İşte YARSAV ve Yargıçlar Sendikası bu süreci özetleyip eleştirdikten sonra açıklamasını şöyle bitirmişti: “Yargıyı adaletin tesisi noktasında etkisiz, ancak derin siyasi amaçlara yönelik araç kılma, yönlendirme ve kullanmaya teşebbüs fiilleri ile suçun sınırları içinde dolaşan ve hukukun asla himaye etmeyeceği kişi ve kurumların tahribatlarını, yetkililerin ilgisine ve adına karar verdiğimiz toplumun takdirine arz ediyoruz.

Sonrasında yetkililer ne yaptı bilmiyoruz ama toplum pek önemsemedi onu biliyoruz!

Bir örnek daha vereceğim:

Halkın Kurtuluş Partisi bir pankart asmış: “İnsanların en alçağı din kisvesi altında dünya menfaati sağlayandır. Abdullah Bin Mübarek

Bu pankartla ilgili olarak dava açılmış. Beraat etmiş pankartı açanlar. Ama böyle bir davayı açan ya da açmak zorunda hisseden bir yargı sistemi, herkes için büyük tehdit oluşturur.

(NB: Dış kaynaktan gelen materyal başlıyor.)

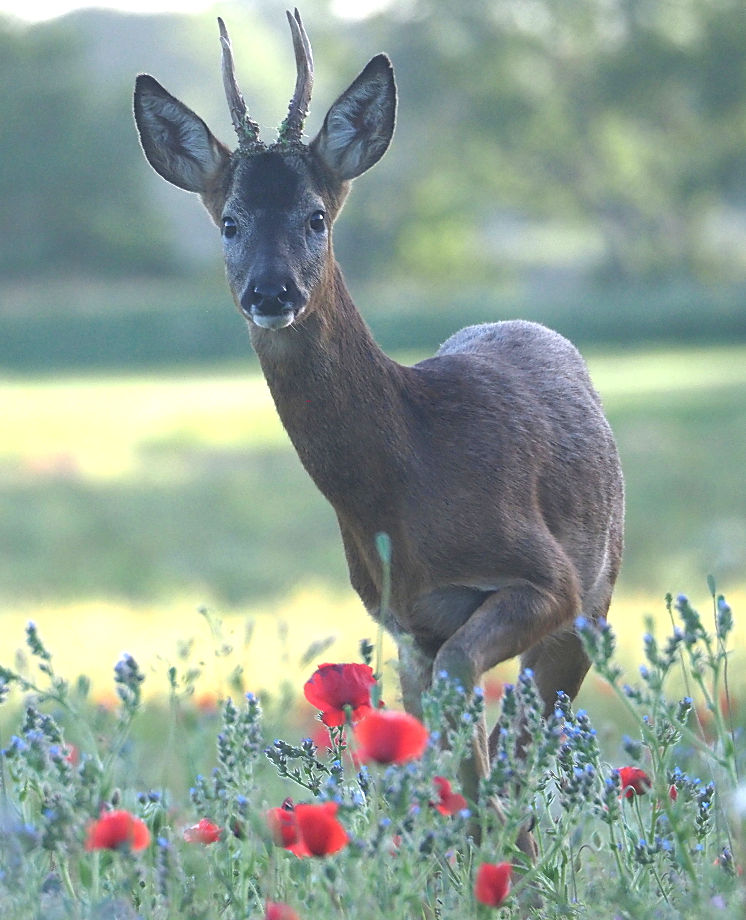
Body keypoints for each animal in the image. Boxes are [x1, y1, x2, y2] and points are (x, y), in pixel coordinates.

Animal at [132, 7, 620, 852]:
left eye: (316, 216)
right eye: (228, 221)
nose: (271, 291)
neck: (408, 480)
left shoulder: (547, 578)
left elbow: (474, 716)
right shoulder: (402, 622)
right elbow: (447, 746)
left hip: (597, 593)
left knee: (529, 729)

Bakın eğer Onur KILIÇ iddia edildiği gibi “Hırsız- Katil Erdoğan, Kahrolsun AKP Diktatörlüğü” demiş olsa bile tutuklanmazdı. Çünkü mahkeme kararında iddia edildiği gibi üzerine atılı olan suç “katalog suç değil.” Tutuklanamaz çünkü kaçma ya da delilleri karartma şüphesi yok. Tutuklanamaz çünkü bu sloganı şu anda milyonlar tekrar ediyor. Şu yazıda her biri tartışmasız bir gerçek olan olayları aklıselimle bir değerlendirin. Yasayla polis zoruyla, terörle mücadele polisinin baskısıyla saygınlık sağlanamaz.

Bunu teknik bir tartışma açmak için söylemiyorum. Şunun için söylüyorum: Eğer devlet kendi koyduğu kurala uymaz ise işte orada direnme hakkı gündeme gelir. Muammer Aksoy yarım asır önce “direnme hakkıyla” ilgili şöyle yazmış:

 “İktidarların değişmelerinin normal yolu olan hakiki bir seçim ve -hukuk dışı hareketleri önleyecek- hukuk devleti müesseseleri de yok edildiyse, millet iki kötü yoldan birini seçmeye zorlanmış demektir. Ya iç barış adına, ne zaman sona ereceği kestirilmeyen bir kölelik durumuna katlanıp, bir derviş sabır tevekkülü ile her şeyizamanın mucizevi şifa kudreti’ne terketmek: yahut ‘sonu gelmeyen bir dehşet içinde yaşamaktansa, müthiş bir son’u ehveni şer sayıp, – boyunduruğu kıracak bir baş kaldırmanın acılarına katlanarak - hürriyet ve hukuka tekrar kavuşmak!”

Derviş sabır ve tevekkülünü zorluyor bu iktidar!